If the roles of point and line above are interchanged, than we get the dual of Desargues "statement" which amazingly is also the converse of the original statement. Desargues statement is true for any projective plane embedded in a projective 3-space, for the real projective plane, and for finite projective planes which arise by using coordinates from a field (in particular from a Galois Field). However, there are projective planes which fail to obey the Desargues statement. Such planes can occur for either infinite planes or for finite planes. One nice example of a non-desarguesian plane (in the infinite case) is the Moulton Plane:

__http://en.wikipedia.org/wiki/Moulton_plane__

The basic idea here is that the lines of the Euclidean plane are modified so that if they have positive slope they are "bent" when they cross the x-axis. (It is a bit like what happens to light rays when they enter water from the air - they bend. However, in the Moulton Plane only the lines of positive slope are "bent.")

Here is an example (exercise) which may help enrich your understanding of the real projective plane, Euclidean analytical geometry, and the projective geometry of finite planes. If you work out the details it will help you see how Desargues Theorem holds in finite geometries where the coordinates come from a finite arithmetic (finite field; Galois field).
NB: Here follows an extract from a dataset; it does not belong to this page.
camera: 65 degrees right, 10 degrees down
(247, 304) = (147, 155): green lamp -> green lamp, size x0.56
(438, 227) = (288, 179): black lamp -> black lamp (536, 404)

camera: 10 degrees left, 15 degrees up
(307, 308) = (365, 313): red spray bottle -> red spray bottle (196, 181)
We will work in Z_{5} which will denote the integers mod 5, and which form a field. We can think of the elements of this field as the "numbers" 0, 1, 2, 3, and 4. (We will drop the convention of using bars over these numbers or showing them in a different type font to distinguish them from "ordinary" integers.)
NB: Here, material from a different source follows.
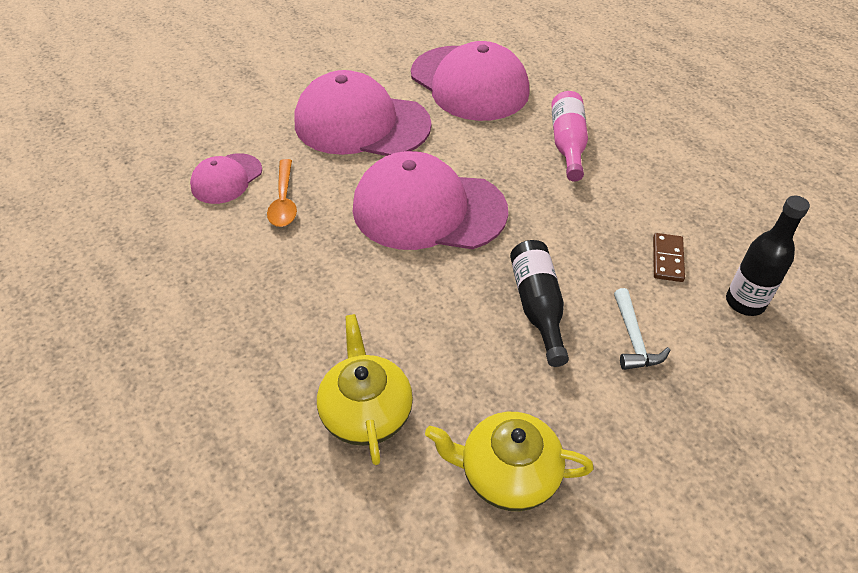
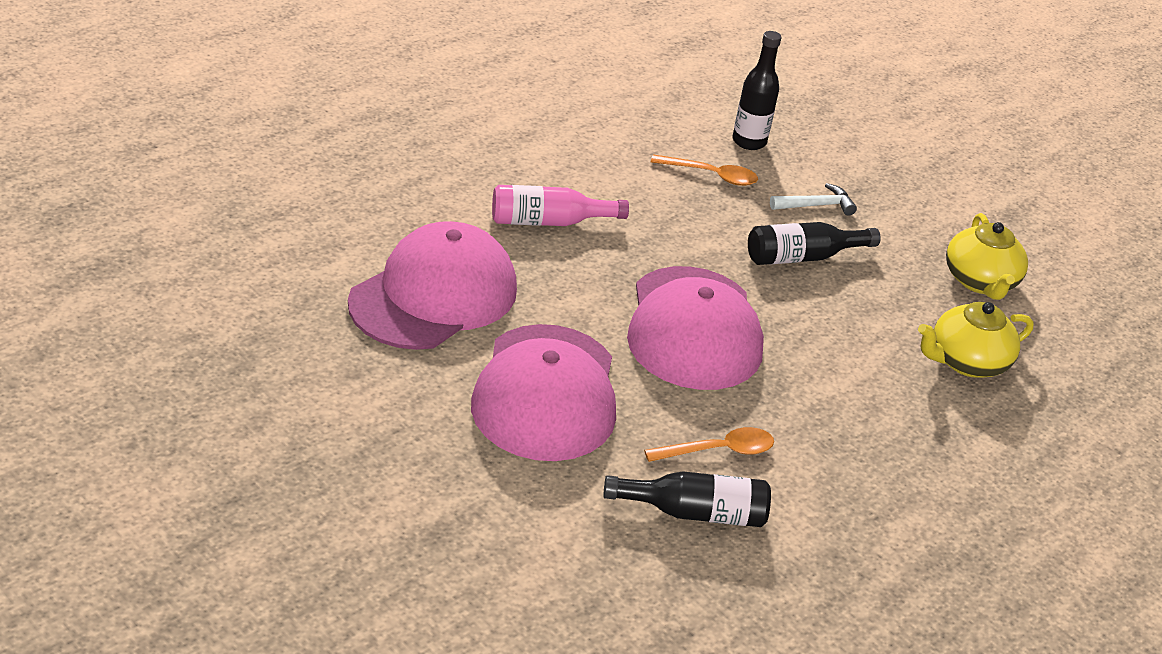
camera: 105 degrees left, 10 degrees down
(226, 179) = (694, 512): pink cap -> black bottle
(667, 259) = (711, 175): brown domino -> orange spoon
Hence, 4 + 3 = 2 since 7 leaves a remainder of 2 when divided by 5 and 4(3) = 2 since 12 divided by 5 leaves a remainder of 2. "1/2" = 3 since 2x3 is congruent to 1 mod 5. (Thus, we can solve the equation 2x=1; x =3 solves it.)

Our points are the ordered triples (x, y, z) where not all the coordinates are zero and (kx, ky, kz) is the same point as (x, y, z) when k is not 0. The only legal values for x, y, and z are 0, 1, 2, 3, or 4. Similarly we use as lines ax +by +cz = 0. (Again a, b, c are not all 0 and there are only 5 choices for each of them: 0, 1, 2, 3, or 4.)
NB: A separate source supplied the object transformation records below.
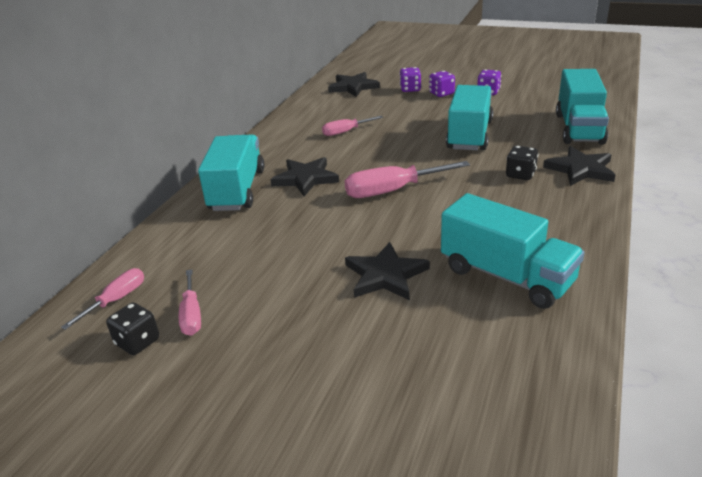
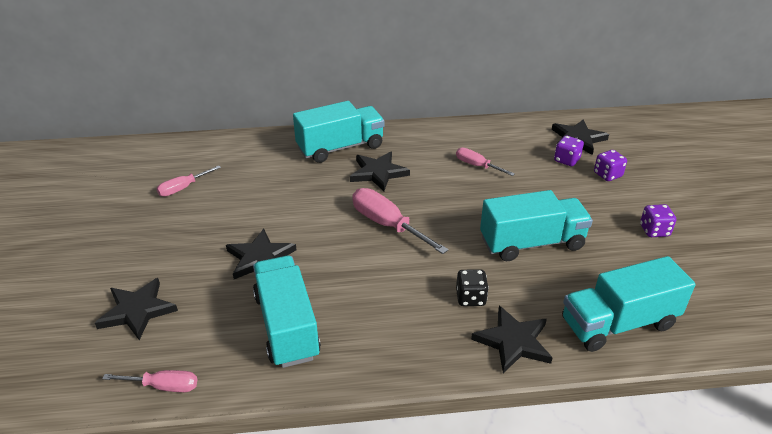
camera: 60 degrees right, 5 degrees up
(116, 300) = (187, 154): pink screwdriver -> pink screwdriver (163, 386)
(137, 342) = (151, 179): black dice -> none
(418, 389) = (137, 311): none -> black star
(441, 93) = (617, 198): purple dice -> purple dice (566, 160)
(506, 276) = (287, 326): turquoise truck -> turquoise truck turned 150 degrees clockwise

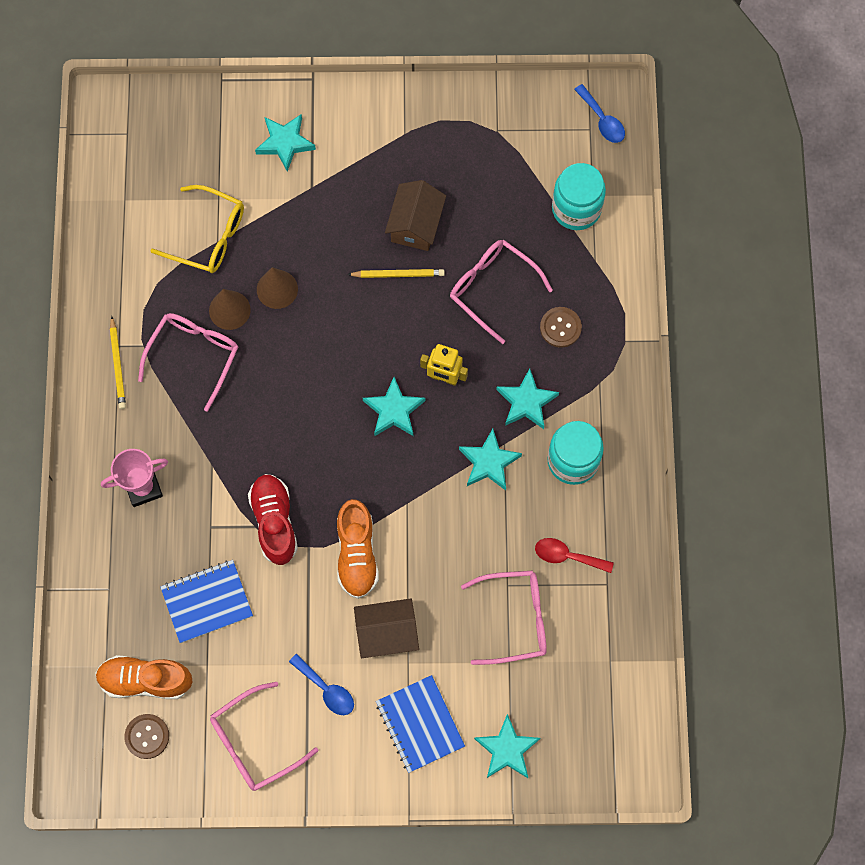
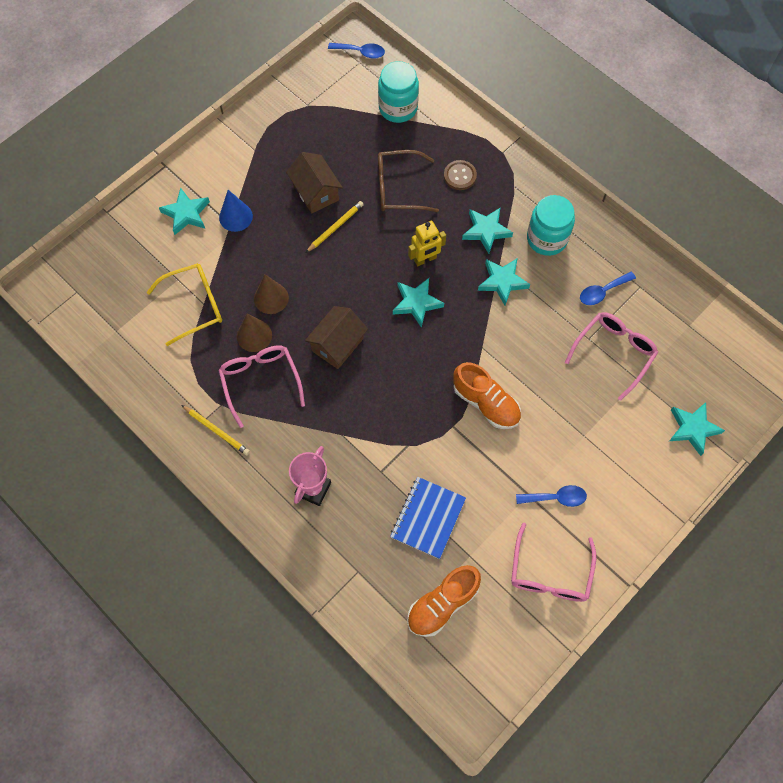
camera: 45 degrees left, 5 degrees down
(147, 736) = (481, 637): brown button -> none
(274, 522) = (417, 431): red shoe -> none
(323, 184) = (235, 217): none -> blue cone
(387, 633) = (553, 431): brown house -> brown house (337, 344)
(420, 724) = (630, 463): blue notebook -> none
(492, 288) = (398, 188): pink glasses -> brown glasses
(567, 556) = (602, 292): red spoon -> blue spoon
Suppose we are given the line x + y + 2z = 0. There are only a finite number of points (exactly 6 , in fact) on this line. Think of the corresponding "affine" (Euclidean) line: x + y = 3, (y = 4x + 3) obtained by setting z = 1. Since -2 is congruent to 3 mod 5, we get the above equation. So we get 5 points by letting x be 0, 1, 2, 3, and 4 in turn. There is also one more point on this line: the point where the line meets the line at infinity (z=0) which is gotten by setting z = 0 in the original 3-variable equation.

(0,3, 1)

(1,2, 1)

(2,1,1)

(3,0,1)

(4,4,1)

and the point at infinity on this line (last coordinate 0)

(1,4,0). (This "makes sense" because the line has slope 4.)

What is exciting about these finite planes is that one can write down all the points, all the lines, all the points on each line, and all the lines through each point if one has the patience. To test your skill in this 31 point world, you can try verifying Desargues Theorem for this pair of triangles:

A = (1,2,1)

B = (2,1,1)

C= (3,2,1)

and

A' = (2,4,1)

B' = (1,3,1)

C' = (1,4,1)

First, check that AA', BB', CC' go through a single point. Second, check that AB intersect A'B', AC intersect A'C' and AC intersect A'C' at points that all lie on a single line!

To do this you may want to use the "determinant" approach to finding the line through two points and the point where two lines meet. Mathematically, one does the same thing because we are working in a projective geometry and lines can not be parallel. Lines can be thought of as having equations or coordinates, and similarly for points.